Waldir Pimenta asked me whether it is possible to test the condition
max(a,b) / min(a,b) < r
without computing max(a, b) or min(a, b). Here a> 0, b> 0, and r > 1. (If r ≤ 1, the condition is always false.) The inequality has to be evaluated in an inner loop of a real-time image processing application and so the time saved by avoiding computing the max and min might matter.
We can multiply the original inequality by min(a, b) since a and b are positive. The condition becomes
max(a, b) < r min(a, b) = min(ra, rb).
We then expand this inequality into four simple inequalities:
a < ra
b < ra
a < rb
b < rb
Since r > 1, we know that a < ra and b < rb and so we only need to check a < rb and b < ra. In C notation we would evaluate
( a < r*b && b < r*a )
rather than
( max(a,b) / min(a,b) < r )
Whether this saves any time depends on context, though it’s plausible that the former might be more efficient. Some portion of the time the condition a < r*b will evaluate to false and the second half of the condition will not be evaluated.

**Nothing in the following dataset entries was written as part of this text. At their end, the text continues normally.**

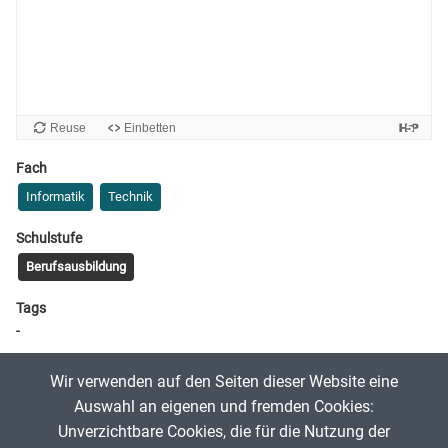
Fach
Informatik
Technik
Schulstufe
Berufsausbildung
Tags
-
Wir verwenden auf den Seiten dieser Website eine
schneider.j
26. Dezember 2020
Auswahl an eigenen und fremden Cookies:
Unverzichtbare Cookies, die für die Nutzung der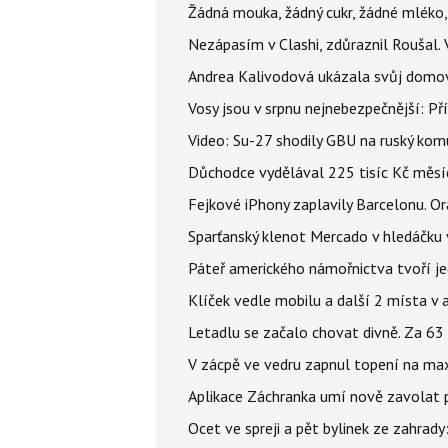
Žádná mouka, žádný cukr, žádné mléko,
Nezápasím v Clashi, zdůraznil Roušal. 
Andrea Kalivodová ukázala svůj domov:
Vosy jsou v srpnu nejnebezpečnější: Pří
Video: Su-27 shodily GBU na ruský ko
Důchodce vydělával 225 tisíc Kč měsí
Fejkové iPhony zaplavily Barcelonu. O
Sparťanský klenot Mercado v hledáčku 
Páteř amerického námořnictva tvoří jedi
Klíček vedle mobilu a další 2 místa v 
Letadlu se začalo chovat divně. Za 63
V zácpě ve vedru zapnul topení na max
Aplikace Záchranka umí nově zavolat ps
Ocet ve spreji a pět bylinek ze zahrady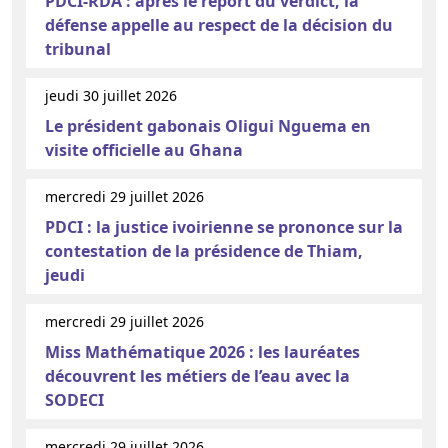
PDCI-RDA : après le report du verdict, la
défense appelle au respect de la décision du
tribunal
jeudi 30 juillet 2026
Le président gabonais Oligui Nguema en
visite officielle au Ghana
mercredi 29 juillet 2026
PDCI : la justice ivoirienne se prononce sur la
contestation de la présidence de Thiam,
jeudi
mercredi 29 juillet 2026
Miss Mathématique 2026 : les lauréates
découvrent les métiers de l’eau avec la
SODECI
mercredi 29 juillet 2026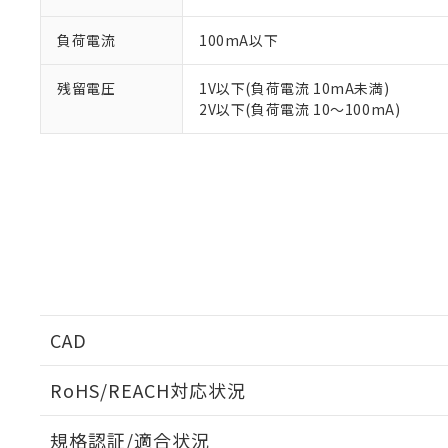
※1 対応状況
負荷電流
100mA以下
対応済み：EU
対応予定：EU R
残留電圧
1V以下(負荷電流 10mA未満)
対応予定なし：EU
2V以下(負荷電流 10～100mA)
調査・確認中：EU
ご利用条件
非該当品：ライセ
※1 中国RoHS
仕入先様の事情に
があります。
以下の条件をお読
「○」：最大均質
「×」：最大均質
本サービスは
当社は、これ
*EU RoHS指令（10物
「－」：未確認で
鉛(Pb) 1000ppm以下、
くものです。
う）を輸出ま
記
説明
六価クロム(Cr(Ⅵ)) 1
当社制御機器
などの必要な
フタル酸ビス(2-エチルヘ
号
*中国RoHS10物質の基準値 
ル（DBP） 1000ppm
在庫状況およ
当社は規制貨
Pb(鉛) :1000ppm、 Hg
但し、RoHS指令で産
のであり、閲
ます。
Cr(Ⅵ)(六価クロム) : 
フタル酸エステル類の４
○
一定数以
DBP(フタル酸ジブチル) :
い。
当社は貴社製
CAD
DEHP(フタル酸ビス(2-エ
正式な納期状
置等に一切使
当社販売員に
※2 対応予定月
△
一定数に
当社は、貴社
RoHS/REACH対応状況
オムロン制御
また当社は、
※2 環境保護使
在庫状況およ
部品在庫の切り替
たしません。
－
在庫なし
ログイン/会員登録いただくと、CADデータをダウンロ
す。
「ｅ」：有害物質
規格認証/適合状況
機器販売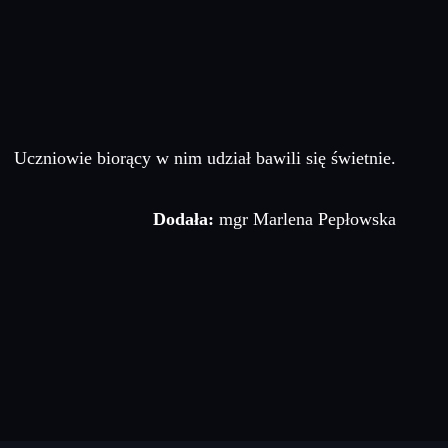
Uczniowie biorący w nim udział bawili się świetnie.
Dodała:
mgr Marlena Pepłowska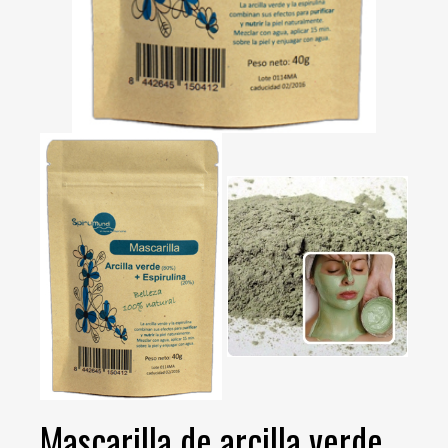
Mascarilla de arcilla verde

(C evaluates an expression like (p && q) from left to right. If p is false, q is not evaluated since it is known at that point that the expression (p && q) will evaluate to false regardless of the value of q.)
Challenge: How often will the condition a < r*b evaluate to false? What are your assumptions? Leave your answers below.
Update: Combining the ideas of Carlos Santos and Christian Oudard in the comments below, you could implement the inequality as
a < b ? (b < r*a) : (a < r*b)
There are too many other good ideas in the comments for me to keep editing the blog post so I’ll just ask that you scroll down. I’m surprised at all the ideas that came out of evaluating a simple expression.